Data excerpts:
▬▬▬▬▬▬

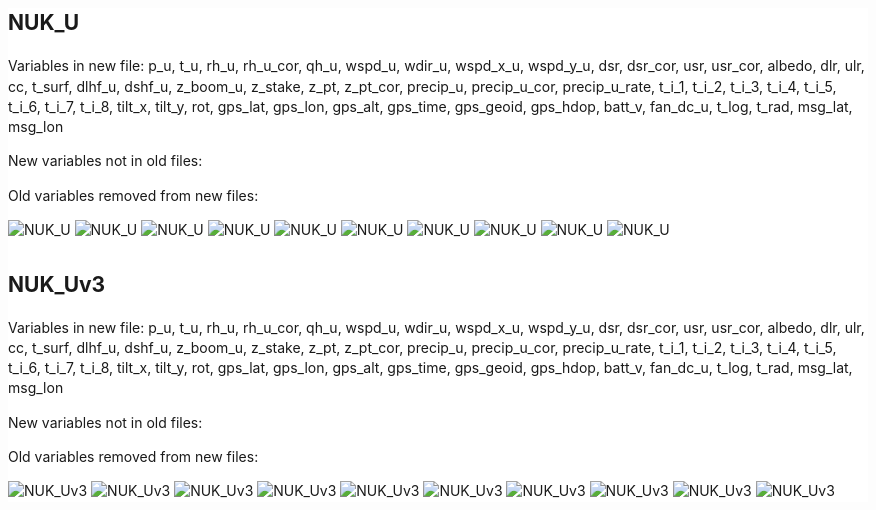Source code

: ## NUK_U
Variables in new file:
p_u, t_u, rh_u, rh_u_cor, qh_u, wspd_u, wdir_u, wspd_x_u, wspd_y_u, dsr, dsr_cor, usr, usr_cor, albedo, dlr, ulr, cc, t_surf, dlhf_u, dshf_u, z_boom_u, z_stake, z_pt, z_pt_cor, precip_u, precip_u_cor, precip_u_rate, t_i_1, t_i_2, t_i_3, t_i_4, t_i_5, t_i_6, t_i_7, t_i_8, tilt_x, tilt_y, rot, gps_lat, gps_lon, gps_alt, gps_time, gps_geoid, gps_hdop, batt_v, fan_dc_u, t_log, t_rad, msg_lat, msg_lon

New variables not in old files:


Old variables removed from new files:

 
![NUK_U](../figures/new_dataverse_upload_2023_11_14/NUK_U_0.png)
![NUK_U](../figures/new_dataverse_upload_2023_11_14/NUK_U_1.png)
![NUK_U](../figures/new_dataverse_upload_2023_11_14/NUK_U_2.png)
![NUK_U](../figures/new_dataverse_upload_2023_11_14/NUK_U_3.png)
![NUK_U](../figures/new_dataverse_upload_2023_11_14/NUK_U_4.png)
![NUK_U](../figures/new_dataverse_upload_2023_11_14/NUK_U_5.png)
![NUK_U](../figures/new_dataverse_upload_2023_11_14/NUK_U_6.png)
![NUK_U](../figures/new_dataverse_upload_2023_11_14/NUK_U_7.png)
![NUK_U](../figures/new_dataverse_upload_2023_11_14/NUK_U_8.png)
![NUK_U](../figures/new_dataverse_upload_2023_11_14/NUK_U_9.png)
 
## NUK_Uv3
Variables in new file:
p_u, t_u, rh_u, rh_u_cor, qh_u, wspd_u, wdir_u, wspd_x_u, wspd_y_u, dsr, dsr_cor, usr, usr_cor, albedo, dlr, ulr, cc, t_surf, dlhf_u, dshf_u, z_boom_u, z_stake, z_pt, z_pt_cor, precip_u, precip_u_cor, precip_u_rate, t_i_1, t_i_2, t_i_3, t_i_4, t_i_5, t_i_6, t_i_7, t_i_8, tilt_x, tilt_y, rot, gps_lat, gps_lon, gps_alt, gps_time, gps_geoid, gps_hdop, batt_v, fan_dc_u, t_log, t_rad, msg_lat, msg_lon

New variables not in old files:


Old variables removed from new files:

 
![NUK_Uv3](../figures/new_dataverse_upload_2023_11_14/NUK_Uv3_0.png)
![NUK_Uv3](../figures/new_dataverse_upload_2023_11_14/NUK_Uv3_1.png)
![NUK_Uv3](../figures/new_dataverse_upload_2023_11_14/NUK_Uv3_2.png)
![NUK_Uv3](../figures/new_dataverse_upload_2023_11_14/NUK_Uv3_3.png)
![NUK_Uv3](../figures/new_dataverse_upload_2023_11_14/NUK_Uv3_4.png)
![NUK_Uv3](../figures/new_dataverse_upload_2023_11_14/NUK_Uv3_5.png)
![NUK_Uv3](../figures/new_dataverse_upload_2023_11_14/NUK_Uv3_6.png)
![NUK_Uv3](../figures/new_dataverse_upload_2023_11_14/NUK_Uv3_7.png)
![NUK_Uv3](../figures/new_dataverse_upload_2023_11_14/NUK_Uv3_8.png)
![NUK_Uv3](../figures/new_dataverse_upload_2023_11_14/NUK_Uv3_9.png)
 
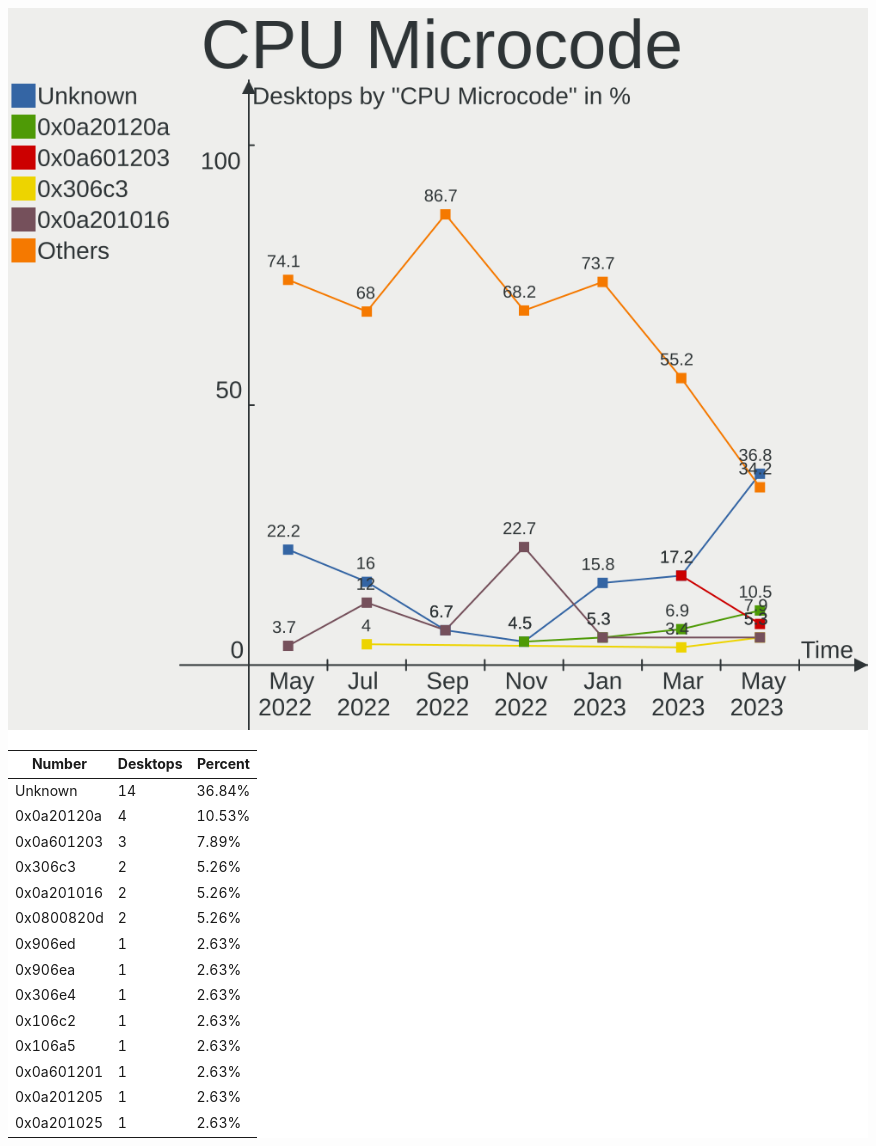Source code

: ![CPU Microcode](./images/line_chart/cpu_microcode.svg)

| Number     | Desktops | Percent |
|------------|----------|---------|
| Unknown    | 14       | 36.84%  |
| 0x0a20120a | 4        | 10.53%  |
| 0x0a601203 | 3        | 7.89%   |
| 0x306c3    | 2        | 5.26%   |
| 0x0a201016 | 2        | 5.26%   |
| 0x0800820d | 2        | 5.26%   |
| 0x906ed    | 1        | 2.63%   |
| 0x906ea    | 1        | 2.63%   |
| 0x306e4    | 1        | 2.63%   |
| 0x106c2    | 1        | 2.63%   |
| 0x106a5    | 1        | 2.63%   |
| 0x0a601201 | 1        | 2.63%   |
| 0x0a201205 | 1        | 2.63%   |
| 0x0a201025 | 1        | 2.63%   |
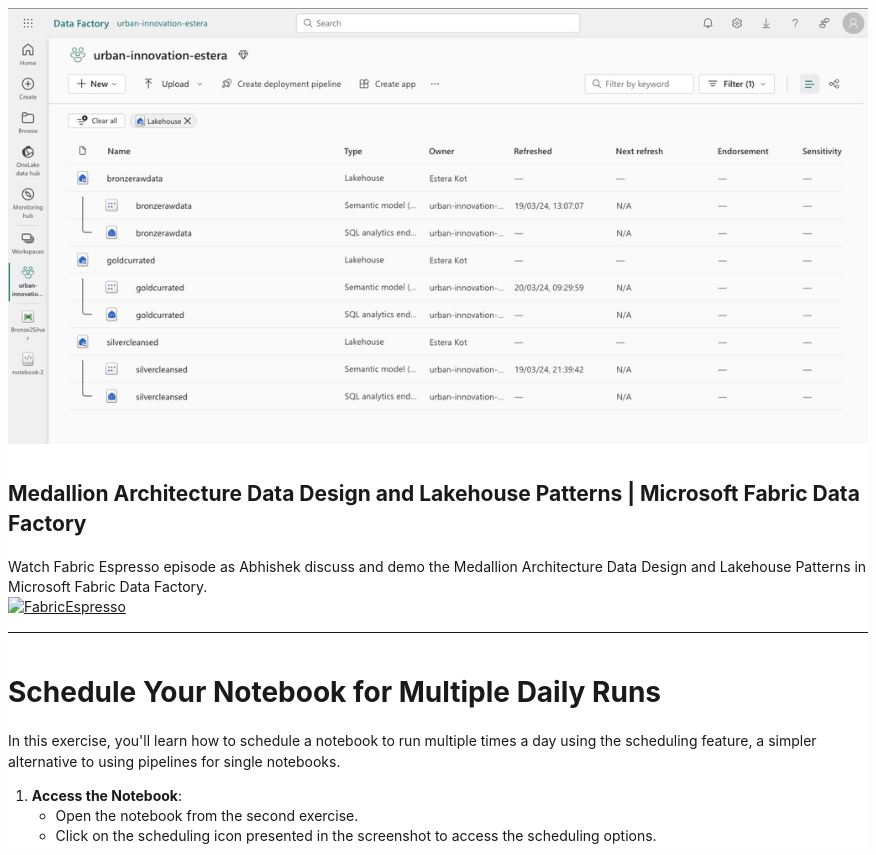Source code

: ![Medallion Architecture](../screenshots/1/medarch.jpg)

## Medallion Architecture Data Design and Lakehouse Patterns | Microsoft Fabric Data Factory

Watch Fabric Espresso episode as Abhishek discuss and demo the Medallion Architecture Data Design and Lakehouse Patterns in Microsoft Fabric Data Factory.  
[![FabricEspresso](https://img.youtube.com/vi/706MVIBivOU/0.jpg)](https://www.youtube.com/watch?v=706MVIBivOU)


---


# Schedule Your Notebook for Multiple Daily Runs

In this exercise, you'll learn how to schedule a notebook to run multiple times a day using the scheduling feature, a simpler alternative to using pipelines for single notebooks.

1. **Access the Notebook**:
   - Open the notebook from the second exercise. 
   - Click on the scheduling icon presented in the screenshot to access the scheduling options.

▬▬▬▬▬▬

Task brief »
Copy out every line of the records above without changing anything, leaving out the pictures.

Solution below »
Source code

: ## NUK_U
Variables in new file:
p_u, t_u, rh_u, rh_u_cor, qh_u, wspd_u, wdir_u, wspd_x_u, wspd_y_u, dsr, dsr_cor, usr, usr_cor, albedo, dlr, ulr, cc, t_surf, dlhf_u, dshf_u, z_boom_u, z_stake, z_pt, z_pt_cor, precip_u, precip_u_cor, precip_u_rate, t_i_1, t_i_2, t_i_3, t_i_4, t_i_5, t_i_6, t_i_7, t_i_8, tilt_x, tilt_y, rot, gps_lat, gps_lon, gps_alt, gps_time, gps_geoid, gps_hdop, batt_v, fan_dc_u, t_log, t_rad, msg_lat, msg_lon

New variables not in old files:


Old variables removed from new files:

 
![NUK_U](../figures/new_dataverse_upload_2023_11_14/NUK_U_0.png)
![NUK_U](../figures/new_dataverse_upload_2023_11_14/NUK_U_1.png)
![NUK_U](../figures/new_dataverse_upload_2023_11_14/NUK_U_2.png)
![NUK_U](../figures/new_dataverse_upload_2023_11_14/NUK_U_3.png)
![NUK_U](../figures/new_dataverse_upload_2023_11_14/NUK_U_4.png)
![NUK_U](../figures/new_dataverse_upload_2023_11_14/NUK_U_5.png)
![NUK_U](../figures/new_dataverse_upload_2023_11_14/NUK_U_6.png)
![NUK_U](../figures/new_dataverse_upload_2023_11_14/NUK_U_7.png)
![NUK_U](../figures/new_dataverse_upload_2023_11_14/NUK_U_8.png)
![NUK_U](../figures/new_dataverse_upload_2023_11_14/NUK_U_9.png)
 
## NUK_Uv3
Variables in new file:
p_u, t_u, rh_u, rh_u_cor, qh_u, wspd_u, wdir_u, wspd_x_u, wspd_y_u, dsr, dsr_cor, usr, usr_cor, albedo, dlr, ulr, cc, t_surf, dlhf_u, dshf_u, z_boom_u, z_stake, z_pt, z_pt_cor, precip_u, precip_u_cor, precip_u_rate, t_i_1, t_i_2, t_i_3, t_i_4, t_i_5, t_i_6, t_i_7, t_i_8, tilt_x, tilt_y, rot, gps_lat, gps_lon, gps_alt, gps_time, gps_geoid, gps_hdop, batt_v, fan_dc_u, t_log, t_rad, msg_lat, msg_lon

New variables not in old files:


Old variables removed from new files:

 
![NUK_Uv3](../figures/new_dataverse_upload_2023_11_14/NUK_Uv3_0.png)
![NUK_Uv3](../figures/new_dataverse_upload_2023_11_14/NUK_Uv3_1.png)
![NUK_Uv3](../figures/new_dataverse_upload_2023_11_14/NUK_Uv3_2.png)
![NUK_Uv3](../figures/new_dataverse_upload_2023_11_14/NUK_Uv3_3.png)
![NUK_Uv3](../figures/new_dataverse_upload_2023_11_14/NUK_Uv3_4.png)
![NUK_Uv3](../figures/new_dataverse_upload_2023_11_14/NUK_Uv3_5.png)
![NUK_Uv3](../figures/new_dataverse_upload_2023_11_14/NUK_Uv3_6.png)
![NUK_Uv3](../figures/new_dataverse_upload_2023_11_14/NUK_Uv3_7.png)
![NUK_Uv3](../figures/new_dataverse_upload_2023_11_14/NUK_Uv3_8.png)
![NUK_Uv3](../figures/new_dataverse_upload_2023_11_14/NUK_Uv3_9.png)
 
Source code

: ![CPU Microcode](./images/line_chart/cpu_microcode.svg)

| Number     | Desktops | Percent |
|------------|----------|---------|
| Unknown    | 14       | 36.84%  |
| 0x0a20120a | 4        | 10.53%  |
| 0x0a601203 | 3        | 7.89%   |
| 0x306c3    | 2        | 5.26%   |
| 0x0a201016 | 2        | 5.26%   |
| 0x0800820d | 2        | 5.26%   |
| 0x906ed    | 1        | 2.63%   |
| 0x906ea    | 1        | 2.63%   |
| 0x306e4    | 1        | 2.63%   |
| 0x106c2    | 1        | 2.63%   |
| 0x106a5    | 1        | 2.63%   |
| 0x0a601201 | 1        | 2.63%   |
| 0x0a201205 | 1        | 2.63%   |
| 0x0a201025 | 1        | 2.63%   |
Source code

: ![Medallion Architecture](../screenshots/1/medarch.jpg)

## Medallion Architecture Data Design and Lakehouse Patterns | Microsoft Fabric Data Factory

Watch Fabric Espresso episode as Abhishek discuss and demo the Medallion Architecture Data Design and Lakehouse Patterns in Microsoft Fabric Data Factory.  
[![FabricEspresso](https://img.youtube.com/vi/706MVIBivOU/0.jpg)](https://www.youtube.com/watch?v=706MVIBivOU)


---


# Schedule Your Notebook for Multiple Daily Runs

In this exercise, you'll learn how to schedule a notebook to run multiple times a day using the scheduling feature, a simpler alternative to using pipelines for single notebooks.

1. **Access the Notebook**:
   - Open the notebook from the second exercise. 
   - Click on the scheduling icon presented in the screenshot to access the scheduling options.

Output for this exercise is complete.